INSTRUCTIONS FOR THE TASK:
Find the count of lines in the material below that include the word "round". State nothing but that number.

(MATERIAL TO PROCESS)

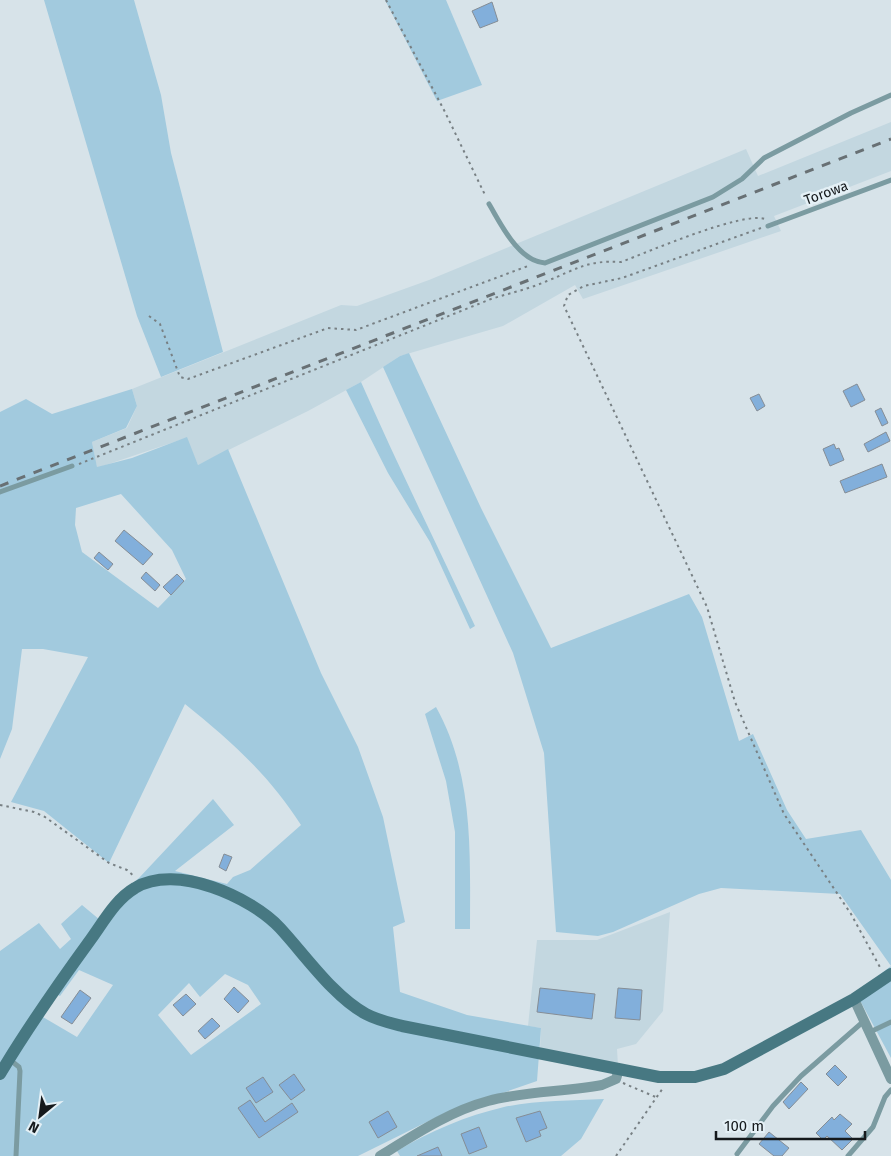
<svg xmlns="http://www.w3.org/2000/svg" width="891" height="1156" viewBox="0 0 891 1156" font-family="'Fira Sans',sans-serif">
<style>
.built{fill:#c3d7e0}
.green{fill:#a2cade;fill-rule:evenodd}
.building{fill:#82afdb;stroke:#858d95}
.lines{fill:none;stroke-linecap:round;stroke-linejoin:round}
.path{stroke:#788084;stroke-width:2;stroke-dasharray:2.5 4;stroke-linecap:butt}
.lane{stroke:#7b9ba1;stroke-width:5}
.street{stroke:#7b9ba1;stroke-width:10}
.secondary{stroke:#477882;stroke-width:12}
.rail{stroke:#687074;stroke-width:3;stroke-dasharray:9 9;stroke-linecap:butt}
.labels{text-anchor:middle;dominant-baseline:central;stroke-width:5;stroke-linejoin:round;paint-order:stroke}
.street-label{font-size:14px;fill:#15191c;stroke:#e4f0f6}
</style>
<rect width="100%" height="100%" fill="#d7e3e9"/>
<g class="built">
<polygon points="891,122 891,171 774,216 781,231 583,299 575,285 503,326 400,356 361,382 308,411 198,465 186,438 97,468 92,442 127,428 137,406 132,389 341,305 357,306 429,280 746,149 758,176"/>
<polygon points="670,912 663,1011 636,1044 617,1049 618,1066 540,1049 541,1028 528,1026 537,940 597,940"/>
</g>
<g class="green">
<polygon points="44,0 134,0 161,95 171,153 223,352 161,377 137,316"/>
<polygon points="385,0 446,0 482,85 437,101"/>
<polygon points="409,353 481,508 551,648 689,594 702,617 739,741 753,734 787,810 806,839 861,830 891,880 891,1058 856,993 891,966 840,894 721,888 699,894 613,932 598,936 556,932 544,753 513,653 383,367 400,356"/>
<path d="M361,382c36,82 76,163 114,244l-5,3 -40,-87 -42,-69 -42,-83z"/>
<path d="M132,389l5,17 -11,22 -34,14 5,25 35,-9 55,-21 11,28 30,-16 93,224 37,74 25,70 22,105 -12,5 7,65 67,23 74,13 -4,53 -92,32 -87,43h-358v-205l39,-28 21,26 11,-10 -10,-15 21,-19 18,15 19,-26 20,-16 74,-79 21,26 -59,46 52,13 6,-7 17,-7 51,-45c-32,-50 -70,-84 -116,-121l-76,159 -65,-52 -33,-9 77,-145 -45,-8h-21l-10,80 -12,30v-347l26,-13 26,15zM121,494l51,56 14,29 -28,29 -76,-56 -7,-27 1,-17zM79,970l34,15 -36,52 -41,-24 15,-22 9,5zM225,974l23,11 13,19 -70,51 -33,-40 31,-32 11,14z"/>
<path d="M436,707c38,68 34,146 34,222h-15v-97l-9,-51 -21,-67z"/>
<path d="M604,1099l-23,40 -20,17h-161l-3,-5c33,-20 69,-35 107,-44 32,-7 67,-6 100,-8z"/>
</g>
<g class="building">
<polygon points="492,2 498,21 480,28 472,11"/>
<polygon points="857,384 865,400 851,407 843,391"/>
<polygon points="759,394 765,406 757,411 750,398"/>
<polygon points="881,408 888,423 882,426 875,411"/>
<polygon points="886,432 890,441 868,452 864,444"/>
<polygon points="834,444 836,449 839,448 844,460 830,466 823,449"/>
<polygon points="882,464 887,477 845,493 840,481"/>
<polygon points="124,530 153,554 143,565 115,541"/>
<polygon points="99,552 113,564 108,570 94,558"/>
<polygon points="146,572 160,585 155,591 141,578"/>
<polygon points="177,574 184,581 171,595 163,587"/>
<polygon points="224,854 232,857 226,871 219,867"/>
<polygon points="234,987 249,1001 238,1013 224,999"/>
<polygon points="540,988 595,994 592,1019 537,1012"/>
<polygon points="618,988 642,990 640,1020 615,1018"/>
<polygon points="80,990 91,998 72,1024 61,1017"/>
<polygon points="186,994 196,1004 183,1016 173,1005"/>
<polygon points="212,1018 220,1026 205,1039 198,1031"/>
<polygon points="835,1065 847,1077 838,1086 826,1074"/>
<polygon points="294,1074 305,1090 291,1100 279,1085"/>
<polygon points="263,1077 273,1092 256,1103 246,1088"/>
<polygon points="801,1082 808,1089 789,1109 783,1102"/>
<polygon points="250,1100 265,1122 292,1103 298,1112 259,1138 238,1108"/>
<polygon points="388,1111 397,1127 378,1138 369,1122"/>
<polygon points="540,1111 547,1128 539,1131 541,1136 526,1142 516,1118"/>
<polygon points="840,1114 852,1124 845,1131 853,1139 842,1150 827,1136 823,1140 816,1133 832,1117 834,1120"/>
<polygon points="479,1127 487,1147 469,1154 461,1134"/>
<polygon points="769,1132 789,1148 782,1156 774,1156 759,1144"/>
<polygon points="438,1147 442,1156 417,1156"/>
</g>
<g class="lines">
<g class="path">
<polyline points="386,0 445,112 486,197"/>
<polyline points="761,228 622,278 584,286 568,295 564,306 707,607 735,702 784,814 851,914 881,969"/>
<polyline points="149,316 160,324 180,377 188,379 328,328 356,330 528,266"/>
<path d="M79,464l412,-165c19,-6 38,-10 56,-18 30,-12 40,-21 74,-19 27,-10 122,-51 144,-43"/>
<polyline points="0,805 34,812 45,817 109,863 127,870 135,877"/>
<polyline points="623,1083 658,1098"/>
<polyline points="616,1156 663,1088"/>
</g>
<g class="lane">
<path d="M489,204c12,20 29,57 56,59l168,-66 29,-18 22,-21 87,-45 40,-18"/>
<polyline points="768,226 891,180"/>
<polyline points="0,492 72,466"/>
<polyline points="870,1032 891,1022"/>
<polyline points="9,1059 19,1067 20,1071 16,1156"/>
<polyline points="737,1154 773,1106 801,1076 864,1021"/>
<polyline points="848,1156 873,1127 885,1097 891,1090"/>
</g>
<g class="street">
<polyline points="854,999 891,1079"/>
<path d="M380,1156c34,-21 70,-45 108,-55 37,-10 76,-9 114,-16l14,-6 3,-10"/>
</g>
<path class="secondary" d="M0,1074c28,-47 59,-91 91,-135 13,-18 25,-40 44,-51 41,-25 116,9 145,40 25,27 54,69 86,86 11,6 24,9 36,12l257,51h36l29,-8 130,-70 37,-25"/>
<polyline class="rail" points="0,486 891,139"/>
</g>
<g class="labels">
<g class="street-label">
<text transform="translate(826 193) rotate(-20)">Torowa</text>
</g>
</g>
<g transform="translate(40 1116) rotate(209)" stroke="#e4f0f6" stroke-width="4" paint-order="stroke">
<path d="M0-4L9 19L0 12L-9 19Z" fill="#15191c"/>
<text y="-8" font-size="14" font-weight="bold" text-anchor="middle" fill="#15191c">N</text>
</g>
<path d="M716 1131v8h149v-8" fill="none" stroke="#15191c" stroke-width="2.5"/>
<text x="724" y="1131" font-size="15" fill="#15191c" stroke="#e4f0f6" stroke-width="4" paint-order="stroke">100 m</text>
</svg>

(End MATERIAL TO PROCESS)

FINISHED EXERCISE:
2